I have been advised to go to bed earlier. This is a nice idea, but in practice, it doesn't work. I just sleep longer. My body would love to sleep ten or twleve hours a day if I let it. There is just something about high noon, though, and the grumble grumble of my stomach that gets me going.
It's been hot here lately, and I love sleeping in the heat. I also dread getting up in the cold.
The Bible says not to love sleep, nut it also says that God gives sleep to those He loves. Boy do I feel loved.
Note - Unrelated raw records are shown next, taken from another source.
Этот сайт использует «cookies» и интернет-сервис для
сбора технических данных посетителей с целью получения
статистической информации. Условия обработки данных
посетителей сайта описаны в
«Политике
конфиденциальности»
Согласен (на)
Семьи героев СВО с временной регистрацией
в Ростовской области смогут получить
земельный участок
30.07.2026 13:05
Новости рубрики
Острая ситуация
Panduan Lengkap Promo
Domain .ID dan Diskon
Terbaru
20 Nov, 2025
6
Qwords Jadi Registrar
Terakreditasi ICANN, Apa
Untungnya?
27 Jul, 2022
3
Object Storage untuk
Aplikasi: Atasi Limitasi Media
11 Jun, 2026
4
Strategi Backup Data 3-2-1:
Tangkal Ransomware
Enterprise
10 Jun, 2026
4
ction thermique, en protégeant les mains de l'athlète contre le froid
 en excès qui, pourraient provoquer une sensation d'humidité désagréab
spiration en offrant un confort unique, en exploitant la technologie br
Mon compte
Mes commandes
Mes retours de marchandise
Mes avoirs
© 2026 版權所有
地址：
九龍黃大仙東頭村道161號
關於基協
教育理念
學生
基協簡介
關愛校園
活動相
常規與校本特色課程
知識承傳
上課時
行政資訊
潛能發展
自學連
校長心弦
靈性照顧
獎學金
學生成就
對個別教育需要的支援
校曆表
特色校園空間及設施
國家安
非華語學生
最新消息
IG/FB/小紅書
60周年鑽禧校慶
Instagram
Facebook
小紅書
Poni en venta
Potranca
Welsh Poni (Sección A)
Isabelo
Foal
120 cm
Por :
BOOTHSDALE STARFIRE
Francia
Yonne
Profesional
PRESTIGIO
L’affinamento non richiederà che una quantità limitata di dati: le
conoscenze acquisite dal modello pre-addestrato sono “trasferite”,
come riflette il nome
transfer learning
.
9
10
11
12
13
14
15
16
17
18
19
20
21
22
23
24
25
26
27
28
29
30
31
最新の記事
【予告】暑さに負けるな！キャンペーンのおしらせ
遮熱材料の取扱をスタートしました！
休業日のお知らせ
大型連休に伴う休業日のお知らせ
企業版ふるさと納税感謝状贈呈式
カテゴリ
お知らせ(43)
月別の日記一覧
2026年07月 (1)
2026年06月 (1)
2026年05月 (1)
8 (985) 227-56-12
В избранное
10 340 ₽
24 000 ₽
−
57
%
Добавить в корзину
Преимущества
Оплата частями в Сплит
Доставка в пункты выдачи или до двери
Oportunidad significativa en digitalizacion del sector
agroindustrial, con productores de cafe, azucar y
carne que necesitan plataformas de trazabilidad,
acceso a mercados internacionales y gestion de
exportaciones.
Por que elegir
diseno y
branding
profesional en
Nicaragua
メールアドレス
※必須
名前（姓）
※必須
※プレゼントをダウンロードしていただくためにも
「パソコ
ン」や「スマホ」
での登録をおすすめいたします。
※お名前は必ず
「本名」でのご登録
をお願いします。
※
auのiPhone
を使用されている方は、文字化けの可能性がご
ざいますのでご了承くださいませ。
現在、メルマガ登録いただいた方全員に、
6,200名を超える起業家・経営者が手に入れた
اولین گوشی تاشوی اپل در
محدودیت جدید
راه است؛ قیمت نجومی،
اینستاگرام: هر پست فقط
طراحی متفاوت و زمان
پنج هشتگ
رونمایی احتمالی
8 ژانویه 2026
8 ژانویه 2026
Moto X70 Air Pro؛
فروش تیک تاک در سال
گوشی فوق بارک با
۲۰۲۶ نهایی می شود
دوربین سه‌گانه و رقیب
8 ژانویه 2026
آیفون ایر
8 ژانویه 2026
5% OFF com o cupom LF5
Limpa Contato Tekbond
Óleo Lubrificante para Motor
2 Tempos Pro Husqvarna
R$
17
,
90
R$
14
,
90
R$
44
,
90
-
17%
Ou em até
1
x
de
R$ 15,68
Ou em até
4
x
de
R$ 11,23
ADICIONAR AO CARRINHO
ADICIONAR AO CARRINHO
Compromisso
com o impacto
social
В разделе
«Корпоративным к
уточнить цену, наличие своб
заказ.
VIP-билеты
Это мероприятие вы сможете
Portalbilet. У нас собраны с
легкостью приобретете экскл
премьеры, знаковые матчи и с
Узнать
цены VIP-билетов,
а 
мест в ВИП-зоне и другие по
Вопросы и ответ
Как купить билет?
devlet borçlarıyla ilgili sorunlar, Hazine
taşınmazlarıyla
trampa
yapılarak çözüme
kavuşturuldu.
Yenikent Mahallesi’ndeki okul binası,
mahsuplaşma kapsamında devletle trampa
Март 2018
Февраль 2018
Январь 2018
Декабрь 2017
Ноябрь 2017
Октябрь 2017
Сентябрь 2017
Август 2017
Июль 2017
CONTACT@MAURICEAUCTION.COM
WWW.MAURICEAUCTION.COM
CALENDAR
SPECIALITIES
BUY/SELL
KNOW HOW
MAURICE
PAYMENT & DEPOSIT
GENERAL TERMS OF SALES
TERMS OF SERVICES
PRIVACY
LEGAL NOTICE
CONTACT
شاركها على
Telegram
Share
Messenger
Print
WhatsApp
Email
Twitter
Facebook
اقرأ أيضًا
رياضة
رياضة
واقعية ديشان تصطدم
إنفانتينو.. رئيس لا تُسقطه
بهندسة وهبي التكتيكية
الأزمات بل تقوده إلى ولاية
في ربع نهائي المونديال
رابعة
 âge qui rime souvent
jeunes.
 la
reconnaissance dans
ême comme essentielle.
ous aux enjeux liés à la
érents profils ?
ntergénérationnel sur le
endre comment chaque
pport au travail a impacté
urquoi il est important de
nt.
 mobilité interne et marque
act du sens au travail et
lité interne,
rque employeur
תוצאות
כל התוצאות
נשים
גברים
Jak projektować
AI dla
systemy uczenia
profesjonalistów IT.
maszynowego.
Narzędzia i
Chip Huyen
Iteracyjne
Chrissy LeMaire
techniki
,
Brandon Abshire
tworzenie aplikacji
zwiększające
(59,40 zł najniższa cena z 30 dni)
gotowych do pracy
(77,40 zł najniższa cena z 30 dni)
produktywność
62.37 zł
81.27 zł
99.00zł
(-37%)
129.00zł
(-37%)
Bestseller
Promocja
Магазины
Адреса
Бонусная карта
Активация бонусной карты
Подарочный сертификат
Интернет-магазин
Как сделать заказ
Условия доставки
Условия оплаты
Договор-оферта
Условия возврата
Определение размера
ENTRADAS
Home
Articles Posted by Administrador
On another, sadder note, like an "F-flat" or something, a friend of mine is leaving me. Well... she's not just leaving me, she's leaving everyone fora job five hours away. She isn't leaving until Saturday, but her goodbye party was tonight and I don't expect to see her again before she leaves. I'm happy for her, and her new job sounds wonderful, and God has just laid everything out in front of her. We know it's His will... and I praise Him for that. I'll just miss her, that's all. We all will. The only ones who won't are going to be the other Softball teams in the league who won't have to go running after the balls she's hit or won't be out because she catches the ball at first.
For anyone who doesn't know me, it wasn't like we were dating or anything. We were just friends. On Tuesday, I was able to schedule myself in on hte long line of friends that she hung out with her last week here. She invited me to climb Bishop's Peak with her before we went to dinner. We went up fast and I was surprised that she pushed so hard. We had a good talk at the top about death (what else is there to talk about up there?) as we watched the clouds envelope San Luis Obispo and we watched the sun set behind the clouds. We saw deer and turkeys and squirrels and lizards and vultures. We almost ran down the entire mountain and had a big dinner. Then we watched a movie with some other friends. Shadowlands. She fell asleep on my floor, covered in a pink blanket with her glasses on.
So you might be sasking what my feelings are for her. Sasking is what people do when they ask questions already expecting a certain answer. Either that or they mispell the work asking. work... I mean word. My fingers are getting sleepy. So, about feelings... I don't know. I know what some people think I feel, and what they have been hinting at or use to be hinting at with the inflections of their voice. But I prayed about it and God has bigger plans for her. That was two years ago when I first met her.
Earlier, at the goodbye party, we were asked for first impressions. I couldn't remember at the time, but thining about it now, I remember sitting next to her in the cramped backseat of my friends car. It was winter and I was wearing a thick jacket, but even so, I could feel her breathing through the side. She was talking about how she likes guys who talk more. I didn't say a word. Not because I wanted to be on her bad side, I just couldn't think of anything to say that wasn't stupid and/or pointless.
I also remember her being impressed by some guy telling her the crazy stunts he's tried to pull before and hurt or almost hurt himself in the process. I was surprised that she was impressed. I wasn't. I also remember driving her and another girl home from a Bible Study, and listening to her explain how to listen to God to this other girl. That was awesome.
In conclusion, even if I was admitting feelings, which I'm not, because I'm a guy and according to page 352 of the manual, we don't have feelings because we're tough... yeah, tough... she is a very impressive girl in many ways, and no matter what I may or may not feel, I'm not enough.

2 comments:

james said...

...no, seriously

Jonathan Dow said...

James had a previous comment that was deleted because of language. Sorry James.